__Supplied material__:
+--

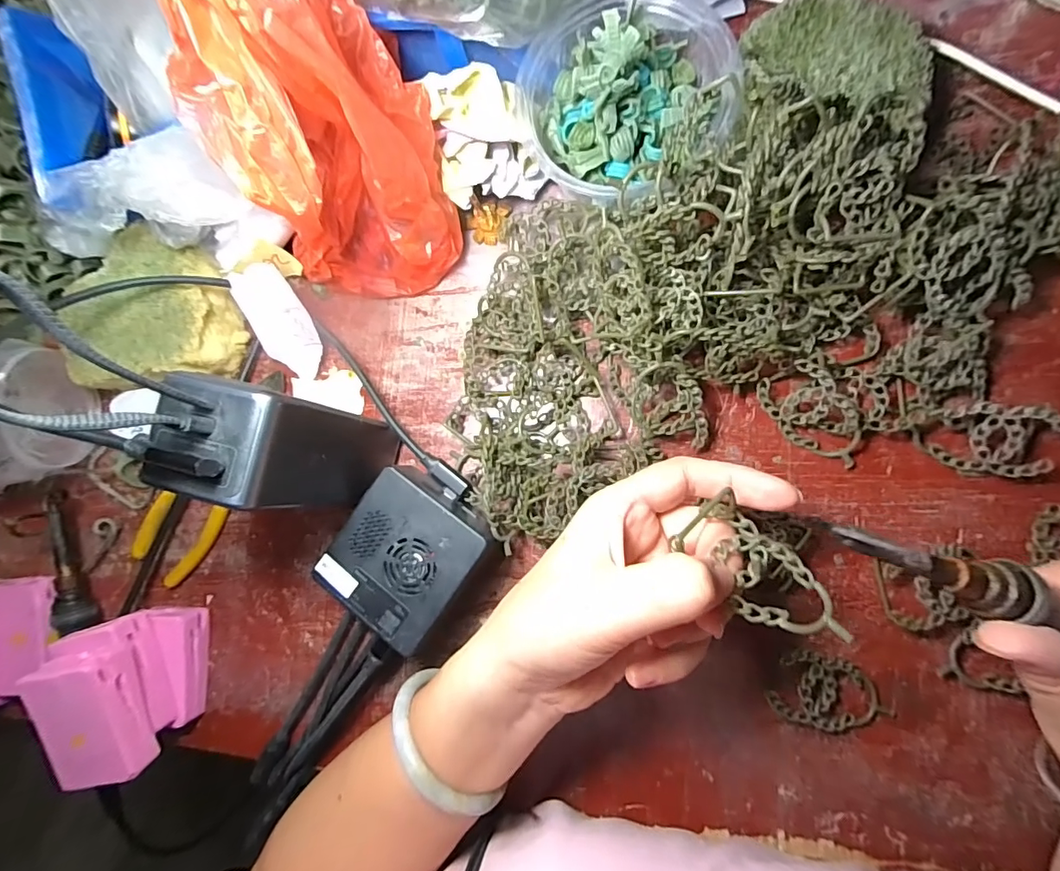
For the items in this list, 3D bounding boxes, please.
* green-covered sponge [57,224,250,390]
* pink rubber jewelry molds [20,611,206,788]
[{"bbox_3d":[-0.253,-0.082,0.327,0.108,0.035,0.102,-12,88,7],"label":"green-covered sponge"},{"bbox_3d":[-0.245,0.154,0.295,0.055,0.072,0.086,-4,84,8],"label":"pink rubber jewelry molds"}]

+--

__Required action__: Everything in the listing is to be returned word for word, except the pictures.

__Answer to this task__:
For the items in this list, 3D bounding boxes, please.
* green-covered sponge [57,224,250,390]
* pink rubber jewelry molds [20,611,206,788]
[{"bbox_3d":[-0.253,-0.082,0.327,0.108,0.035,0.102,-12,88,7],"label":"green-covered sponge"},{"bbox_3d":[-0.245,0.154,0.295,0.055,0.072,0.086,-4,84,8],"label":"pink rubber jewelry molds"}]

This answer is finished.